Centro “Girola-Don Gnocchi”

Group Of Seniors Singing In Choir Together
Group Of Seniors Singing In Choir Together

Un servizio di qualità, un’assistenza professionale e una presenza costante accanto alle persone anziane e più fragili. E un prezioso sostegno alle famiglie che le accudiscono a casa durante la settimana, offrendo loro supporto anche nelle giornate di sabato e domenica.

Nasce con questi obiettivi il potenziamento dell’offerta a favore delle persone anziane messo in campo dal Centro “Girola-Don Gnocchi” di Milano (zona Niguarda), che ha esteso anche all’intero week end l’apertura del Centro Diurno integrato (CDI), rispondendo a un bisogno espresso da tante famiglie, gravate da una gestione domiciliare, spesso complessa e impegnativa.

«Il Centro Diurno Integrato – spiega Antonio Troisi, direttore del Centro “Girola” – punta a garantire alle famiglie un importante supporto anche durante il fine settimana, un momento in cui spesso altri presìdi o operatori assistenziali osservano il turno di riposo settimanale o sono comunque meno disponibili. Il nostro Centro Diurno rimane invece in funzione anche il sabato e la domenica, con un’apertura straordinaria dalle ore 9 alle 19, durante la quale sono presenti tutti i servizi di tipo sanitario, assistenziale e riabilitativo».

Il Centro Diurno Integrato del “Girola” è con ogni probabilità l’unico che nella città di Milano garantisce l’apertura costante per l’intero fine settimana. Non una sorta di malinteso “parcheggio”, ma una proposta di qualità per un bisogno che trova ancora risposte insufficienti. Il servizio, accreditato e autorizzato, accoglie, in un ambiente protetto, anziani anche con una compromissione parziale dell’autosufficienza, derivante da malattia di Alzheimer o altre patologie correlate.

«Il nostro compito – sottolinea la coordinatrice del CDI, Maria Cristina Tripepi – è quello di una funzione intermedia tra l’assistenza domiciliare e le strutture residenziali. Il Centro Diurno Integrato si propone come un luogo dove poter mantenere o recuperare le funzionalità di base della vita quotidiana. Ci occupiamo di persone anziane in situazione di bisogno. E da oggi lo facciamo anche nelle giornate di sabato e domenica, giornate che tradizionalmente hanno tempi più dilatati rispetto al resto della settimana».

A giudizio degli operatori, capita spesso che i familiari impegnati nella cura delle persone anziane nella propria casa percepiscano questa opportunità in maniera non corretta, quasi venissero meno ai propri doveri assistenziali.
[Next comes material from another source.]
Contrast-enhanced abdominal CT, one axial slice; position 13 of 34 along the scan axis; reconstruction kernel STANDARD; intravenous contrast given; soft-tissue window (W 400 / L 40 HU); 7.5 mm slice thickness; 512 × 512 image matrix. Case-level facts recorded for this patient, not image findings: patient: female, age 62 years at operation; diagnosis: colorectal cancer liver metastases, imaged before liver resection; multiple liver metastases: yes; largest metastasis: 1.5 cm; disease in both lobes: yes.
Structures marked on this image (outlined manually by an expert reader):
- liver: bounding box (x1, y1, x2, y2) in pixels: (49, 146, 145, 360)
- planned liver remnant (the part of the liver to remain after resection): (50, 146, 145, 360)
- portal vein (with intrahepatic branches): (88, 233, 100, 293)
«In realtà – continua Tripepi – è vero il contrario. Al CDI offriamo ai nostri ospiti un’opportunità per stare meglio. Una persona anziana che trascorre tutta la settimana a casa propria, assistita dai familiari o da badanti, ha bisogno di vivere stimoli nuovi e diversi. Erroneamente si crede che qualunque ambiente sia uguale, ma per gli anziani è anche importante uscire dalla routine della propria casa, socializzare, superare la solitudine che spesso caratterizza giornate ripetitive. Così offriamo loro la possibilità di pranzare insieme ad altri, di vivere giornate con stimoli differenti, superando le abitudini e potenziando in modo positivo le risposte cognitive e motorie».
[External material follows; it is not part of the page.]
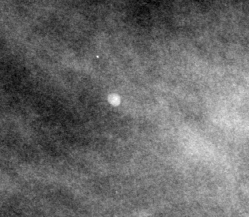
Cropped region of a digitized screen-film mammogram centred on a radiologist-marked abnormality; left breast; MLO view.
- Marked abnormality: calcifications, morphology punctate; BI-RADS assessment category 2; subtlety rating 3 on a 1 (subtle) to 5 (obvious) scale; benign; no additional work-up was recommended (benign without callback).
La giornata tipo del Centro Diurno Integrato del “Girola” si caratterizza per i vari momenti, quali la colazione mattutina, la ginnastica di gruppo, i giochi motori con musica, le attività di animazione, il pranzo, un momento di relax, la merenda pomeridiana. E il tutto avviene sotto la guida di figure professionali adeguate: un’équipe multidisciplinare dedicata, assicura infatti assistenza e cura agli ospiti per tutta la durata del soggiorno ed è composta da medici, infermieri, operatori socio-sanitari, terapisti della riabilitazione, educatori e un coordinatore.

Un servizio, secondo lo “stile Don Gnocchi” e con un denominatore comune: la qualità dell’assistenza e la costante attenzione ai bisogni di ogni utente. Perché da sempre, in Fondazione Don Gnocchi accettazione significa accoglienza, curare vuol dire prendersi cura e ricerca scientifica e innovazione tecnologica sono sempre coniugate con solidarietà e calore umano.